Insomma, il maxiprocesso non fu lombrosiano, salvo che non si voglia pensare a un lombrosismo senza Lombroso. Le varie descrizioni estetiche degli imputati e dei condannati, semmai e più semplicemente, sono dovute al costume letterario (tracimato nel linguaggio giornalistico) dell’epoca, per cui il delinquente era sempre brutto e cattivo. Per fare una battuta, si può dire che per avere un cattivo figo ci sono voluti i film di Dracula con Christopher Lee…
Stesso discorso per la pretesa insensibilità sociale dei magistrati calabresi che gestirono il processo, denunciata anch’essa da Tigani Sava: una cosa è la ricerca delle cause sociali del crimine, un’altra l’applicazione della legge, soprattutto delle leggi d’emergenza, come appunto la legge Pica.
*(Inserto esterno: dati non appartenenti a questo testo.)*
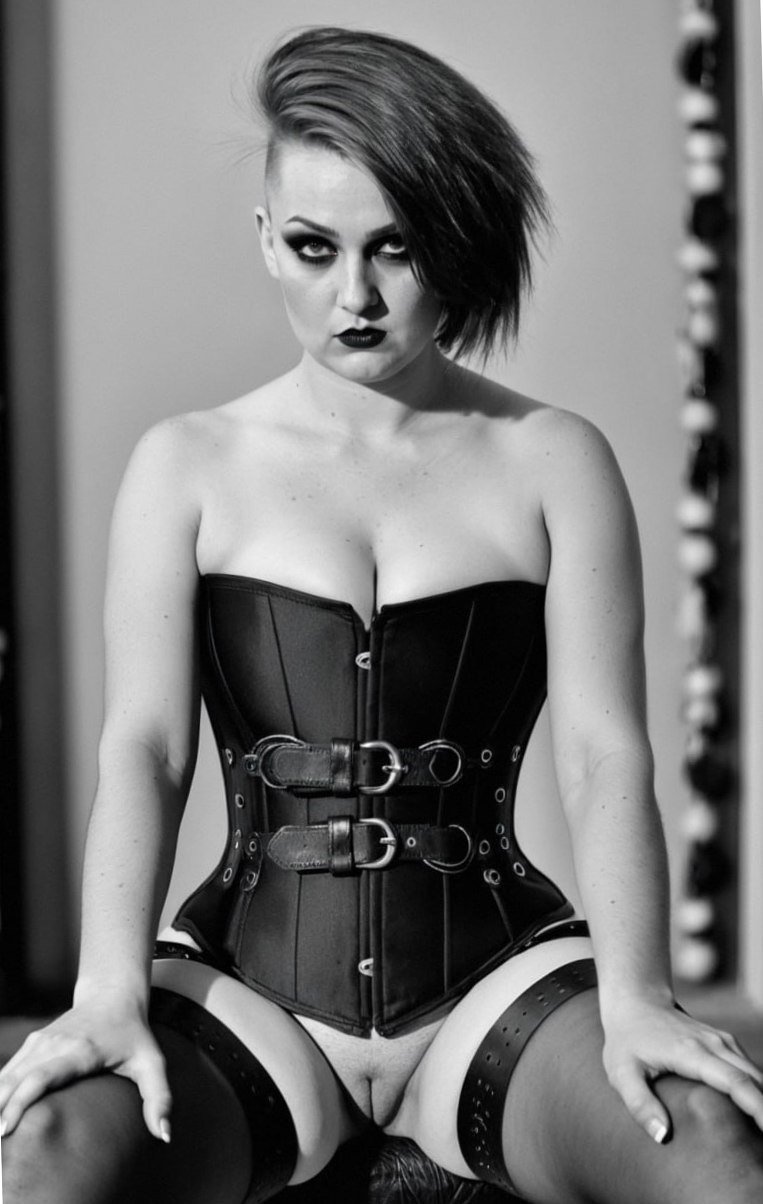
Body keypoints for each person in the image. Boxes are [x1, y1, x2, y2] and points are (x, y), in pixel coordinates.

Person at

Eccedere con l’interpretazione sociale significa, anche nel caso delicato del brigantaggio, disconoscere la funzione, comunque importante, di tutela dell’ordine pubblico e della sicurezza, demandata, soprattutto in quegli anni terribili, alla magistratura, alle forze dell’ordine e all’esercito.
Ci fermiamo qui, sebbene l’argomento meriterebbe un dibattito più ampio. Dibattito che Briganti di Calabria ha il merito di aver riaperto nei confronti del grande pubblico, altrimenti condannato a sorbirsi le tesi del revisionismo più commerciale.